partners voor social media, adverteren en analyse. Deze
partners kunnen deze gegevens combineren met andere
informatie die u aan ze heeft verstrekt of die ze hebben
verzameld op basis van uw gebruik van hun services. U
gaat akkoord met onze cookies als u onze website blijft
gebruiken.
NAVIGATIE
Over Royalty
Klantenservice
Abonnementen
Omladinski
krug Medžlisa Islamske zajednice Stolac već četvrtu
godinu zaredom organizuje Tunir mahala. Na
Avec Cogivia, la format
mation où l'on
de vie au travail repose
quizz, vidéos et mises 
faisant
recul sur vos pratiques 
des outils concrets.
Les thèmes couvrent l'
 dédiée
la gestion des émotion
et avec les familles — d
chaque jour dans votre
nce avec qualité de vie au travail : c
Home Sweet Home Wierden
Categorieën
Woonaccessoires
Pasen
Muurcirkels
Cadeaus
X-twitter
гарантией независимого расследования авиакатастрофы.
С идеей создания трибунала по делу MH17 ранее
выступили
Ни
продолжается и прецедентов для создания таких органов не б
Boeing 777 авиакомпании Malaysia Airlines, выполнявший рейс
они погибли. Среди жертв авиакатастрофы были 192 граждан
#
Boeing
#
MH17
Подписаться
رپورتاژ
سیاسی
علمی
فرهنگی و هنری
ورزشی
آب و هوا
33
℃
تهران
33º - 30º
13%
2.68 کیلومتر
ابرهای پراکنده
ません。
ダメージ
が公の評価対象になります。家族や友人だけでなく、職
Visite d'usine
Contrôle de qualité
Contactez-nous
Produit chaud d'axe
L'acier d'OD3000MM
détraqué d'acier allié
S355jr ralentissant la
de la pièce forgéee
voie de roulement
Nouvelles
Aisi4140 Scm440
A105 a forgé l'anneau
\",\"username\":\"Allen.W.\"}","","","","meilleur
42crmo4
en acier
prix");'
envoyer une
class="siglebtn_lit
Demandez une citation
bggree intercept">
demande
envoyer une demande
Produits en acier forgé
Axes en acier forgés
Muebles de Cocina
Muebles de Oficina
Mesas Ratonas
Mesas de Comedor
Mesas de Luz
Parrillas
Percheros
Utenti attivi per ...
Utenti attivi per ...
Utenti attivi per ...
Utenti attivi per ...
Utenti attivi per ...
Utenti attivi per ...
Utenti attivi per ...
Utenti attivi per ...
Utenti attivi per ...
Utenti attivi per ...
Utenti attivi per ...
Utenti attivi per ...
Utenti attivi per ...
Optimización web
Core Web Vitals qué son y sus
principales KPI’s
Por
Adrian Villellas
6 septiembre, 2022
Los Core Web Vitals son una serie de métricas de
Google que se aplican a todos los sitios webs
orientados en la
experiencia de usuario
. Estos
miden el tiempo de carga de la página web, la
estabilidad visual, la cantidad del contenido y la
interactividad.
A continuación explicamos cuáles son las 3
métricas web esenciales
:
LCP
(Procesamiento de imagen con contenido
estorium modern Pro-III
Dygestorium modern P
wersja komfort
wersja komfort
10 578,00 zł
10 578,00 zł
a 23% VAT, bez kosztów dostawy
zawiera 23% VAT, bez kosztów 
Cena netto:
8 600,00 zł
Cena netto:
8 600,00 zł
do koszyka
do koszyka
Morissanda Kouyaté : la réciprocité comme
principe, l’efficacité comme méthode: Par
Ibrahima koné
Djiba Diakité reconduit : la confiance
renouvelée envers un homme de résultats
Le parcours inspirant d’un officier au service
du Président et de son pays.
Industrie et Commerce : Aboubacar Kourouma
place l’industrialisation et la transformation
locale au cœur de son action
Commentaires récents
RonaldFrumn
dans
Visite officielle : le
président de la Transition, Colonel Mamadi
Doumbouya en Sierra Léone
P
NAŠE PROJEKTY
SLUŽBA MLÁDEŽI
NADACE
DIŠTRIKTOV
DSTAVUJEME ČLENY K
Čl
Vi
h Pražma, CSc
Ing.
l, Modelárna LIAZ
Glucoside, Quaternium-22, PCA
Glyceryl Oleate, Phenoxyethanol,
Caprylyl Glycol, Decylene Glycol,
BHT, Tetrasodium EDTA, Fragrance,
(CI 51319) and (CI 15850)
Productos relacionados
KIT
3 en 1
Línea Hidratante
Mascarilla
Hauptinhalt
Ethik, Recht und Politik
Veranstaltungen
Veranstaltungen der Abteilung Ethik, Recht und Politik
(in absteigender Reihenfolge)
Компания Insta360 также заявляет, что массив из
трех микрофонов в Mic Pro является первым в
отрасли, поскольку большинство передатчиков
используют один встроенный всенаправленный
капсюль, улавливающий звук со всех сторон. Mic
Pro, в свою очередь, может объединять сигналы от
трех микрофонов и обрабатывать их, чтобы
☆ ☆ ☆
§ TASK TO CARRY OUT
Retype all of the material exactly as it stands above.

§ OUTPUT FOR THIS EXERCISE
partners voor social media, adverteren en analyse. Deze
partners kunnen deze gegevens combineren met andere
informatie die u aan ze heeft verstrekt of die ze hebben
verzameld op basis van uw gebruik van hun services. U
gaat akkoord met onze cookies als u onze website blijft
gebruiken.
NAVIGATIE
Over Royalty
Klantenservice
Abonnementen
Omladinski
krug Medžlisa Islamske zajednice Stolac već četvrtu
godinu zaredom organizuje Tunir mahala. Na
Avec Cogivia, la format
mation où l'on
de vie au travail repose
quizz, vidéos et mises 
faisant
recul sur vos pratiques 
des outils concrets.
Les thèmes couvrent l'
 dédiée
la gestion des émotion
et avec les familles — d
chaque jour dans votre
nce avec qualité de vie au travail : c
Home Sweet Home Wierden
Categorieën
Woonaccessoires
Pasen
Muurcirkels
Cadeaus
X-twitter
гарантией независимого расследования авиакатастрофы.
С идеей создания трибунала по делу MH17 ранее
выступили
Ни
продолжается и прецедентов для создания таких органов не б
Boeing 777 авиакомпании Malaysia Airlines, выполнявший рейс
они погибли. Среди жертв авиакатастрофы были 192 граждан
#
Boeing
#
MH17
Подписаться
رپورتاژ
سیاسی
علمی
فرهنگی و هنری
ورزشی
آب و هوا
33
℃
تهران
33º - 30º
13%
2.68 کیلومتر
ابرهای پراکنده
ません。
ダメージ
が公の評価対象になります。家族や友人だけでなく、職
Visite d'usine
Contrôle de qualité
Contactez-nous
Produit chaud d'axe
L'acier d'OD3000MM
détraqué d'acier allié
S355jr ralentissant la
de la pièce forgéee
voie de roulement
Nouvelles
Aisi4140 Scm440
A105 a forgé l'anneau
\",\"username\":\"Allen.W.\"}","","","","meilleur
42crmo4
en acier
prix");'
envoyer une
class="siglebtn_lit
Demandez une citation
bggree intercept">
demande
envoyer une demande
Produits en acier forgé
Axes en acier forgés
Muebles de Cocina
Muebles de Oficina
Mesas Ratonas
Mesas de Comedor
Mesas de Luz
Parrillas
Percheros
Utenti attivi per ...
Utenti attivi per ...
Utenti attivi per ...
Utenti attivi per ...
Utenti attivi per ...
Utenti attivi per ...
Utenti attivi per ...
Utenti attivi per ...
Utenti attivi per ...
Utenti attivi per ...
Utenti attivi per ...
Utenti attivi per ...
Utenti attivi per ...
Optimización web
Core Web Vitals qué son y sus
principales KPI’s
Por
Adrian Villellas
6 septiembre, 2022
Los Core Web Vitals son una serie de métricas de
Google que se aplican a todos los sitios webs
orientados en la
experiencia de usuario
. Estos
miden el tiempo de carga de la página web, la
estabilidad visual, la cantidad del contenido y la
interactividad.
A continuación explicamos cuáles son las 3
métricas web esenciales
:
LCP
(Procesamiento de imagen con contenido
estorium modern Pro-III
Dygestorium modern P
wersja komfort
wersja komfort
10 578,00 zł
10 578,00 zł
a 23% VAT, bez kosztów dostawy
zawiera 23% VAT, bez kosztów 
Cena netto:
8 600,00 zł
Cena netto:
8 600,00 zł
do koszyka
do koszyka
Morissanda Kouyaté : la réciprocité comme
principe, l’efficacité comme méthode: Par
Ibrahima koné
Djiba Diakité reconduit : la confiance
renouvelée envers un homme de résultats
Le parcours inspirant d’un officier au service
du Président et de son pays.
Industrie et Commerce : Aboubacar Kourouma
place l’industrialisation et la transformation
locale au cœur de son action
Commentaires récents
RonaldFrumn
dans
Visite officielle : le
président de la Transition, Colonel Mamadi
Doumbouya en Sierra Léone
P
NAŠE PROJEKTY
SLUŽBA MLÁDEŽI
NADACE
DIŠTRIKTOV
DSTAVUJEME ČLENY K
Čl
Vi
h Pražma, CSc
Ing.
l, Modelárna LIAZ
Glucoside, Quaternium-22, PCA
Glyceryl Oleate, Phenoxyethanol,
Caprylyl Glycol, Decylene Glycol,
BHT, Tetrasodium EDTA, Fragrance,
(CI 51319) and (CI 15850)
Productos relacionados
KIT
3 en 1
Línea Hidratante
Mascarilla
Hauptinhalt
Ethik, Recht und Politik
Veranstaltungen
Veranstaltungen der Abteilung Ethik, Recht und Politik
(in absteigender Reihenfolge)
Компания Insta360 также заявляет, что массив из
трех микрофонов в Mic Pro является первым в
отрасли, поскольку большинство передатчиков
используют один встроенный всенаправленный
капсюль, улавливающий звук со всех сторон. Mic
Pro, в свою очередь, может объединять сигналы от
трех микрофонов и обрабатывать их, чтобы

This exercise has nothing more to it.